Recién llega uno -en su multiplicidad corporal y cultural- a un lugar donde todo le es diferente y familiarmente ajeno, donde los objetos, sonidos, colores y olores, son una experiencia emotiva que impacta y abruma de forma casi ininteligible. Al paso, se va descubriendo que no todo es extraño y que la tranquilidad, llega en la medida en que lo humano se hace presente.
Todo a través de la necesidad de comunicar lo otro con el otro, lo que está apropiado culturalmente y desapropiado por significado, busca encontrarse en los sentidos, cuando estos se liberan del paroxismo. Así, el reposo ni siquiera se vislumbra en la incesante experiencia vivencial, que atosiga en espera del descubrimiento y la confirmación de que no todo es ajeno.

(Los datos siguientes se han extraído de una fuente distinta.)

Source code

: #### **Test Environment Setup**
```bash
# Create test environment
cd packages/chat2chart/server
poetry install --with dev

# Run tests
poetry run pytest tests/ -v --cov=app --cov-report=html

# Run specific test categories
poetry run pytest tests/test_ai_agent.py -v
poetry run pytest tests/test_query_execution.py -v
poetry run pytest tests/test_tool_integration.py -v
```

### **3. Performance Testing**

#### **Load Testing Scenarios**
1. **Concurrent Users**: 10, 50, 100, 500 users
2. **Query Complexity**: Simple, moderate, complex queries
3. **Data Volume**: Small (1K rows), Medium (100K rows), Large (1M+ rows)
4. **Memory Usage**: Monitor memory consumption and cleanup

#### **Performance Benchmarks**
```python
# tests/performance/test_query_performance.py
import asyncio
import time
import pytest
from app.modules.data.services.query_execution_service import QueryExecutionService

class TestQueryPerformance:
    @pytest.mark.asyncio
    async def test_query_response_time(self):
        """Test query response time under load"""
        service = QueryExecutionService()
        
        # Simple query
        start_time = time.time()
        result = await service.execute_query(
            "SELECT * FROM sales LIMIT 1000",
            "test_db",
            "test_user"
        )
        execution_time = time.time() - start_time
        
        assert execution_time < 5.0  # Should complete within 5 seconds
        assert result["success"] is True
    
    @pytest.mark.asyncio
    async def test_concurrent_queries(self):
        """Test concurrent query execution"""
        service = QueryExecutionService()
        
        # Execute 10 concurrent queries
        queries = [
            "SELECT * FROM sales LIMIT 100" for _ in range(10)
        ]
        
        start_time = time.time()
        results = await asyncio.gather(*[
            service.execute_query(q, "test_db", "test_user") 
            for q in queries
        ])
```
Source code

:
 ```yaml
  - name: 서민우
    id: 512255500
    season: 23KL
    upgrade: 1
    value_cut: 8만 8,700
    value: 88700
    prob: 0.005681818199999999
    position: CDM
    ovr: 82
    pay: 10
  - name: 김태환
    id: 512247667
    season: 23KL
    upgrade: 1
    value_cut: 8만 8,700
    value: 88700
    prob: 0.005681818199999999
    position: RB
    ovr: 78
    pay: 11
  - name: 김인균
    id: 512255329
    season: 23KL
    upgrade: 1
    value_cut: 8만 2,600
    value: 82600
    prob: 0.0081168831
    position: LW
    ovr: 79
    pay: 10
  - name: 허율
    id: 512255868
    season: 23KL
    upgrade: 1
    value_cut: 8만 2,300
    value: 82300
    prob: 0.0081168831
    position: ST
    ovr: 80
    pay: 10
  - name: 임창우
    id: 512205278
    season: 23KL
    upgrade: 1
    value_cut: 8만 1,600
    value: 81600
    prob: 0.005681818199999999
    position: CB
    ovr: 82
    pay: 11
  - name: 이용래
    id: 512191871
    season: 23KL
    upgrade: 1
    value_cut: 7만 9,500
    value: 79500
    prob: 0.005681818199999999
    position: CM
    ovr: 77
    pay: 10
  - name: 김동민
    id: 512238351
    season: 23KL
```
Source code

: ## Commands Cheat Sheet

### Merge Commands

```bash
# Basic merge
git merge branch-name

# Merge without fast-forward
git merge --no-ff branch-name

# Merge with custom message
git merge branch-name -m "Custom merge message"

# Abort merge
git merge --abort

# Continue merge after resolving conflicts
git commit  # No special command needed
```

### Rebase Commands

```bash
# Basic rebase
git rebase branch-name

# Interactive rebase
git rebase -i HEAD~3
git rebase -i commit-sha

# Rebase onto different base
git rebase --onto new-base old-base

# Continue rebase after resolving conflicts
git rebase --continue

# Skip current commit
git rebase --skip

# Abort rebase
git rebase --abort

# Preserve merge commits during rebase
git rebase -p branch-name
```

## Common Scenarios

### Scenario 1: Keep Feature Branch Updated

Los espacios no significan igual, aun cuando la utilidad es extensiva. El locus le acontece un universo de objetos que representan una multiplicidad de significados, pero que se extiende como un espacio absoluto. Todo se arremolina, es avallasante el mundo de los objetos, el mundo de la vida humana, luego se disipa para significar otra sensación, otra emoción. En el sosiego se encuentra el espacio relativo, que justamente aparece cuando todo cobra sentido.
Luego las figuras retóricas del lenguaje que acompañan el desconcierto primero, y la resignificación después, son el síntoma de una necesaria relocalización, porque en el fondo cuando se quiere pertenecer, se busca la atadura que liga con la memoria, con el pasado-presente simultáneo y simbólico. Las entrelineas de este texto plantean un ejercicio catártico de aproximación con lo velado, para lograr -quizá- des-velar los tejidos sensibles de la experiencia dialógica de la interculturalidad.
Así en estos diálogos perceptivos y perceptibles, se configura la experiencia vivencial de aquello que nos vincula con el otro, para convertirse en el nos-otros.